▼

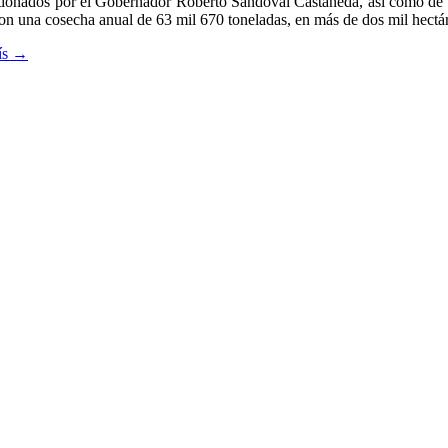
ionados por el Gobernador Roberto Sandoval Castañeda, así como de su 
 con una cosecha anual de 63 mil 670 toneladas, en más de dos mil hectá
ís
→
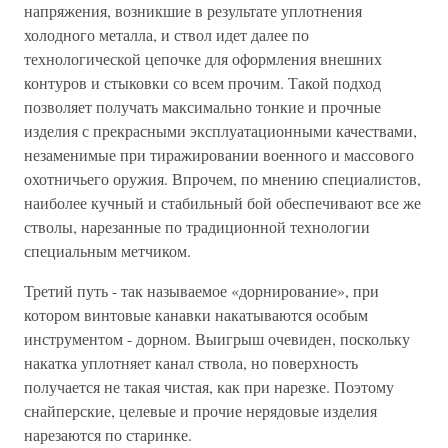
напряжения, возникшие в результате уплотнения
холодного металла, и ствол идет далее по
технологической цепочке для оформления внешних
контуров и стыковки со всем прочим. Такой подход
позволяет получать максимально тонкие и прочные
изделия с прекрасными эксплуатационными качествами,
незаменимые при тиражировании военного и массового
охотничьего оружия. Впрочем, по мнению специалистов,
наиболее кучный и стабильный бой обеспечивают все же
стволы, нарезанные по традиционной технологии
специальным метчиком.
Третий путь - так называемое «дорнирование», при
котором винтовые канавки накатываются особым
инструментом - дорном. Выигрыш очевиден, поскольку
накатка уплотняет канал ствола, но поверхность
получается не такая чистая, как при нарезке. Поэтому
снайперские, целевые и прочие нерядовые изделия
нарезаются по старинке.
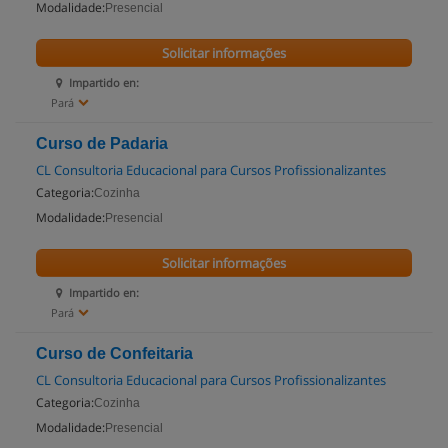
Modalidade:
Presencial
Solicitar informações
Impartido en:
Pará
Curso de Padaria
CL Consultoria Educacional para Cursos Profissionalizantes
Categoria:
Cozinha
Modalidade:
Presencial
Solicitar informações
Impartido en:
Pará
Curso de Confeitaria
CL Consultoria Educacional para Cursos Profissionalizantes
Categoria:
Cozinha
Modalidade:
Presencial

▲

> **WHAT IS EXPECTED**
Retype the material in full, exactly as written, and exclude the pictures.

> **ANSWER BOX**
ionados por el Gobernador Roberto Sandoval Castañeda, así como de su 
 con una cosecha anual de 63 mil 670 toneladas, en más de dos mil hectá
ís
→
напряжения, возникшие в результате уплотнения
холодного металла, и ствол идет далее по
технологической цепочке для оформления внешних
контуров и стыковки со всем прочим. Такой подход
позволяет получать максимально тонкие и прочные
изделия с прекрасными эксплуатационными качествами,
незаменимые при тиражировании военного и массового
охотничьего оружия. Впрочем, по мнению специалистов,
наиболее кучный и стабильный бой обеспечивают все же
стволы, нарезанные по традиционной технологии
специальным метчиком.
Третий путь - так называемое «дорнирование», при
котором винтовые канавки накатываются особым
инструментом - дорном. Выигрыш очевиден, поскольку
накатка уплотняет канал ствола, но поверхность
получается не такая чистая, как при нарезке. Поэтому
снайперские, целевые и прочие нерядовые изделия
нарезаются по старинке.
Modalidade:
Presencial
Solicitar informações
Impartido en:
Pará
Curso de Padaria
CL Consultoria Educacional para Cursos Profissionalizantes
Categoria:
Cozinha
Modalidade:
Presencial
Solicitar informações
Impartido en:
Pará
Curso de Confeitaria
CL Consultoria Educacional para Cursos Profissionalizantes
Categoria:
Cozinha
Modalidade:
Presencial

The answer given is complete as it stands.